Exhibition / 28 Oct – 15 Dec 2017

Land/Sea

Mike Perry

Land/Sea
Burnt Gorse, Preseli Hills, Pembrokeshire, Wales, 2005 © Mike Perry
Land/Sea
Trunk, Craig Goch Reservoir, Elan Valley, Powys, Wales, 2015 © Mike Perry

Land/Sea (Tir/Môr) is a major new solo exhibition by Wales-based artist Mike Perry, with an accompanying new Ffotogallery publication. Perry’s work engages with significant and pressing environmental issues, in particular the tension between human activity and interventions in the natural environment, and the fragility of the planet’s ecosystems.

In his continuing series Wet Deserts, Perry is looking at the negative impact of monocultural land use and over-intensive cultivation, and the process of ‘re-wilding’ by which nature reclaims its biodiversity. Responding to George Monbiot’s description of the rural landscape as a ‘shadowland, a dim flattened relic of what there once was’, Perry believes that years of an ‘agribusiness dominated dogma’ combined with unsustainable agricultural policy need to be challenged by new thinking around what is good for the human spirit, biodiversity and the planet.

Alongside Wet Deserts, Land/Sea includes selected works from his Môr Plastigseries, in which he collects and forensically photographs plastic objects such as bottles, shoes and packaging washed up on the beaches of West Wales, inviting us to consider the environment impact of consumerism and the erosive power of nature.

At the Venice Biennale 2015, as part of the Azerbaijan pavilion Vita Vitale, Perry installed a cabinet of plastiglomerates, stones comprising intermingled melted plastic, sand, shells and other beach sediment he had collected.
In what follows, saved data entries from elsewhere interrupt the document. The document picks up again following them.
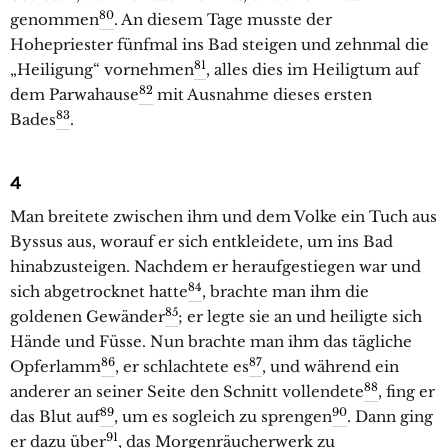
80
genommen
. An diesem Tage musste der
Hohepriester fünfmal ins Bad steigen und zehnmal die
81
„Heiligung“ vornehmen
, alles dies im Heiligtum auf
82
dem Parwahause
mit Ausnahme dieses ersten
83
Bades
.
4
Man breitete zwischen ihm und dem Volke ein Tuch aus
Byssus aus, worauf er sich entkleidete, um ins Bad
hinabzusteigen. Nachdem er heraufgestiegen war und
84
sich abgetrocknet hatte
, brachte man ihm die
85
goldenen Gewänder
; er legte sie an und heiligte sich
Hände und Füsse. Nun brachte man ihm das tägliche
86
87
Opferlamm
, er schlachtete es
, und während ein
88
anderer an seiner Seite den Schnitt vollendete
, fing er
89
90
das Blut auf
, um es sogleich zu sprengen
. Dann ging
91
er dazu über
, das Morgenräucherwerk zu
The objects appeared seamlessly integrated with our marine ecosystems, inviting us to consider the new materiality of our living realm and its technological capacities. Over the last five years, the artist has built up a large collection of these hybrid synthetic/natural objects and photographed them as single images often arranged in formal grids.
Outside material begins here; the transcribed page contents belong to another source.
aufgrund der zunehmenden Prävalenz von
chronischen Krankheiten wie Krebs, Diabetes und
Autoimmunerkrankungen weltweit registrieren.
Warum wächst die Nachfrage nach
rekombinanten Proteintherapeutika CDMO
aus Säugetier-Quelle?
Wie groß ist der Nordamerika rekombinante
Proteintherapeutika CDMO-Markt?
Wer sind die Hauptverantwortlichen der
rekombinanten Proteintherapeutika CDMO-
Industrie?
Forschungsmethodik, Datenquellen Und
Inspired by 1960s/70s minimalism, Perry’s photography avoids the campaigning rhetoric of straight environmental documentary. Rather it poetically alludes to what we might be leaving for future generations, adding a contemporary narrative to minimalist abstraction. The artist explains:

“My intention is to reduce the objects to their pure formal states separating them for a moment from any meaning beyond their sculptural presence. I present the objects as grids or in line sequence emphasising the infinite choice offered by our consumer culture and to provide an aesthetic framework where colours and forms can work off each other”.
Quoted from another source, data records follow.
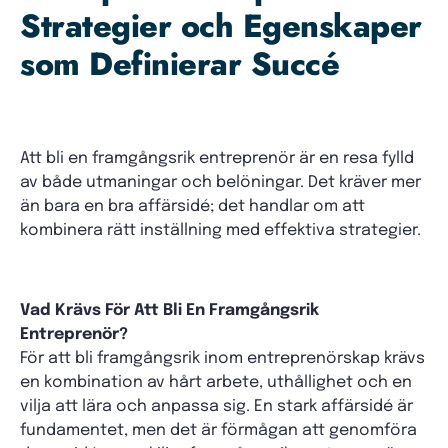
Strategier och Egenskaper
som Definierar Succé
Att bli en framgångsrik entreprenör är en resa fylld
av både utmaningar och belöningar. Det kräver mer
än bara en bra affärsidé; det handlar om att
kombinera rätt inställning med effektiva strategier.
Vad Krävs För Att Bli En Framgångsrik
Entreprenör?
För att bli framgångsrik inom entreprenörskap krävs
en kombination av hårt arbete, uthållighet och en
vilja att lära och anpassa sig. En stark affärsidé är
fundamentet, men det är förmågan att genomföra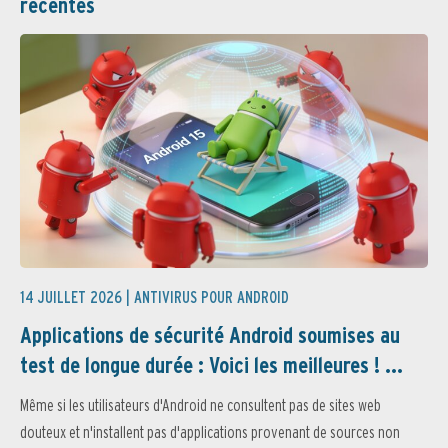
récentes
14 JUILLET 2026 |
ANTIVIRUS POUR ANDROID
Applications de sécurité Android soumises au
test de longue durée : Voici les meilleures ! ...
Même si les utilisateurs d'Android ne consultent pas de sites web
douteux et n'installent pas d'applications provenant de sources non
Land/Sea (Tir/Môr) is a Ffotogallery Touring Exhibition, curated by David Drake and Ben Borthwick.

About Artist

Portrait of Mike Perry

Mike Perry

Mike Perry’s photographs examine the interactions of landscapes, nature and industrial society. Over the last 20 years his practice has focused on Britain’s National Parks and increasingly the immediate surroundings of Pembrokeshire where he lives and works, questioning the romantic mythology of national parks as areas of wilderness and natural beauty. He uses large format photography in order to simultaneously capture the painterly tones and aesthetic qualities of the landscape’s surface as well as detailing the impacts of humanity’s exploitation of nature for commercial gains. Series of smaller photographs show objects found in the landscape at 1:1 scale, capturing the effect of natural processes on the surfaces of industrially produced materials. Discussing the tension between the seductive surfaces and worrying content of his work, he commented that ‘as well as highlighting the overconsumption and pollution they show nature’s ability to shape our world whether we humans are here or not’.